Et les esprits se lâchent un peu, je suis nouvelle dans le métier, pas comme les autres, plus grande, pas si fine, mais surtout plus âgée. J'ai fait mes études, finies même mon mastère pour finalement enfin profiter de la nième proposition de faire mannequin. J'avais posé un peu pour moi, des copines, des photographes devenus des amis, mon petit ami même, mon fiancé. Mais cela m'avait permis de m'exprimer, de rentrer dans le jeu des envies de l'autre, de sa mise en scène, me libérant d'une timidité et paradoxalement me permettant d'accepter mon corps. Oui trop grande, trop noire dans une famille métisse, trop jeune pour être si belle. Je complexais de tout, de ces petits riens qui deviennent des obsessions de jeune femme.

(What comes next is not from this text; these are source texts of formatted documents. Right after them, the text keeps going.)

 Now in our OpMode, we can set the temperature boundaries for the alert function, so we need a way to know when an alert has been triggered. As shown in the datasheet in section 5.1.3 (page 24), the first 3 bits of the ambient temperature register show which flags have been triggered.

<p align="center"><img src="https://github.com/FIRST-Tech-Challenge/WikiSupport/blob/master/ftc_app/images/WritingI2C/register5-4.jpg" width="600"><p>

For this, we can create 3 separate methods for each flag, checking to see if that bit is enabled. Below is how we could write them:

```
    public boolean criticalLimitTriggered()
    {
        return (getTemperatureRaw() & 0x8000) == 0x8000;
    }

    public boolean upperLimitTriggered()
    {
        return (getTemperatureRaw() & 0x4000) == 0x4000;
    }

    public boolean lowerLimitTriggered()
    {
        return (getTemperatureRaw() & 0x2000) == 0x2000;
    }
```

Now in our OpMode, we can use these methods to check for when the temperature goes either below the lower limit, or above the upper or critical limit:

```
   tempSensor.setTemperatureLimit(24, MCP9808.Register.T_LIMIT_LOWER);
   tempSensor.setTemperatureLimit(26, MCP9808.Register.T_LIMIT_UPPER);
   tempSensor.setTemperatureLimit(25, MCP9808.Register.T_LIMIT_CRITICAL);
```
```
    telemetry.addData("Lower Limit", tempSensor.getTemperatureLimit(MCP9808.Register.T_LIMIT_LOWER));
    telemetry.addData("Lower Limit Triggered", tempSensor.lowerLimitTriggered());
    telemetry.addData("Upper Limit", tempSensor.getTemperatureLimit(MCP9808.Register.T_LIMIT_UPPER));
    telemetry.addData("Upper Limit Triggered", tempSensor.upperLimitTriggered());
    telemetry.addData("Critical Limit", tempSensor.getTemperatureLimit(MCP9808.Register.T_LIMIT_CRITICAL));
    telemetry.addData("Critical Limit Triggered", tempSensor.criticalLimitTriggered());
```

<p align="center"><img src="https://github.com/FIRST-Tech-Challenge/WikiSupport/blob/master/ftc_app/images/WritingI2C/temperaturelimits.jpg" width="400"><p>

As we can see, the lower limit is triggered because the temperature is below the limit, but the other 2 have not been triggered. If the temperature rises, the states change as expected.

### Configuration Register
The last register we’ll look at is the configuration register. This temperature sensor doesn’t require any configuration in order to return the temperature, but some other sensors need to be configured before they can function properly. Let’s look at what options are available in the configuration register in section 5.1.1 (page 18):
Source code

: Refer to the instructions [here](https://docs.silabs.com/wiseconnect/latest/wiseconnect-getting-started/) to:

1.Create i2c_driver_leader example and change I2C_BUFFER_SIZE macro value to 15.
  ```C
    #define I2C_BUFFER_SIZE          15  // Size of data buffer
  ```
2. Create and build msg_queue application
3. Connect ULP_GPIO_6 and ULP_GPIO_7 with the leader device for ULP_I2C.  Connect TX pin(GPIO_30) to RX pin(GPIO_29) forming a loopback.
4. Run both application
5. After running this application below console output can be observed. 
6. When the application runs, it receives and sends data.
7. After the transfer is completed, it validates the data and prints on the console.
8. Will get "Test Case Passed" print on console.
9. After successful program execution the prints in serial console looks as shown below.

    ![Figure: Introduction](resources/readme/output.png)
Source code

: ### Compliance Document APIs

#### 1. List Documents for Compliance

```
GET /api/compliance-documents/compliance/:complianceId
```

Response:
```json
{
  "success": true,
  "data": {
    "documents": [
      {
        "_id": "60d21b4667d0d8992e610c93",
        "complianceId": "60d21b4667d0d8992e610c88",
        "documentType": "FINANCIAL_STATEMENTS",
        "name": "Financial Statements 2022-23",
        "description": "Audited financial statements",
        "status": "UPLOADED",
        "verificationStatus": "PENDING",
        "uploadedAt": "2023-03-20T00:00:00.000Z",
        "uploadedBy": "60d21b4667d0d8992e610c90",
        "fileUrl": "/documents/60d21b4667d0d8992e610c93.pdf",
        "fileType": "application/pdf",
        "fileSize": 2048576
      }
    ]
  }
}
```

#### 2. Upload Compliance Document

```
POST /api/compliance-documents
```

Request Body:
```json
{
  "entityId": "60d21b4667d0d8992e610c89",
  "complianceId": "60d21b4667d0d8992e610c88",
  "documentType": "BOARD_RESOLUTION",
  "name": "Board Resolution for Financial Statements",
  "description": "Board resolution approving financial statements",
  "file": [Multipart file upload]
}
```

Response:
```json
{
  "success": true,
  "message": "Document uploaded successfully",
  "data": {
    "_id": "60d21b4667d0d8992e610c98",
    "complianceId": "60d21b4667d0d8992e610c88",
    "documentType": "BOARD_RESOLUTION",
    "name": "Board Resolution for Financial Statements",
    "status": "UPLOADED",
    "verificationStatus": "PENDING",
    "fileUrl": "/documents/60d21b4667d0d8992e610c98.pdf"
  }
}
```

Ce soir, je me retrouve face à des questions, d'où je viens, face à l'Afrique, face à des raccourcis, car tous sont persuadés que je connais le continent. Eh bien non, je suis allé plus souvent au ski, dans les Alpes, mais jamais dans le moindre pays africains. Un blanc, du moins un silence dans une équipe mêlant mixité de physiques et de cultures. Asie, europe de l'est, magreb, pays variés entre le photographe allemand, les deux assistants slaves, les maquilleuses et coiffeuses parlant une langue inconnue, les stylistes gays et anglais, les assistantes et scriptes vaguement suédoises ou néerlandaises, du personnel divers, un dessinateur algérien, un mélane où je ne suis qu'une goutte d'eau pour diluer le tout.
Oui c'est étrange car mes origines sont mixées aussi, des grands-parents des îles, un père certes noir mais né à Lille, une mère métisse mais bretonne, une belle-mère super mais terriblement blanche, des soeurs et frères de toutes les couleurs. Et notre culture, notre milieu social , des parents cadres hospitaliers, plus favorisés, je suis loin des clichés, j'ai toujours vécu avec une culture melting-pot. Sans y réfléchir, certes en avalant les remarques racistes parfois mais les enfants sont terribles entre eux, la couleur, les apppareils dentaires, la coupe de cheveux, l'acné, les mauvaises baskets, tout est sujet à vacherie, rien de plus pour moi. Et le côté culture et traditions, la bouffe venait de tous les pays du monde, celle du centre commercial d'à côté, des restaurants, des fast-foods. Pas de religion, sauf celle de la gourmandise. De la lecture aussi, des études aussi.
Je grandis, pour découvrir, avant-hier les parfums de l'Afrique, du tagine, du souk, du sable chaud. Un univers parallèle au mien, quel sourire intérieur en regardant leurs yeux tous ronds ce soir. Surtout que le rédacteur, le chef de notre troupe, un blanc, même un peu trop âle à force d'écrire dans son bureau sans fenêtre et lumière naturelle, lui, en rigolant, il a précisé ses origines. Ici Casablanca, son enfance, son Afrique, ses potes, sa nounou, sa vie, son exode, sa nouvelle vie, ses souvenirs des parfums, sa nostalgie. En l'écoutant j'ai eu une larme, car nos coeurs se sont croisés, nos cultures, nos valeurs, nos vies, nos âges, tout cela ne veut rien dire. C'est une part de nous, invisible, profondément cachée parfois, une caricature extérieure aussi quand le regard des autres juent sur l'apparence.
Nous avons ri de nos racines mêlées à tous, pour nous définir tous comme des humains, un peu fous, un peu saôuls de fatigue et de vins, enivrés de nos histoires différentes mais venant des mêmes gènes.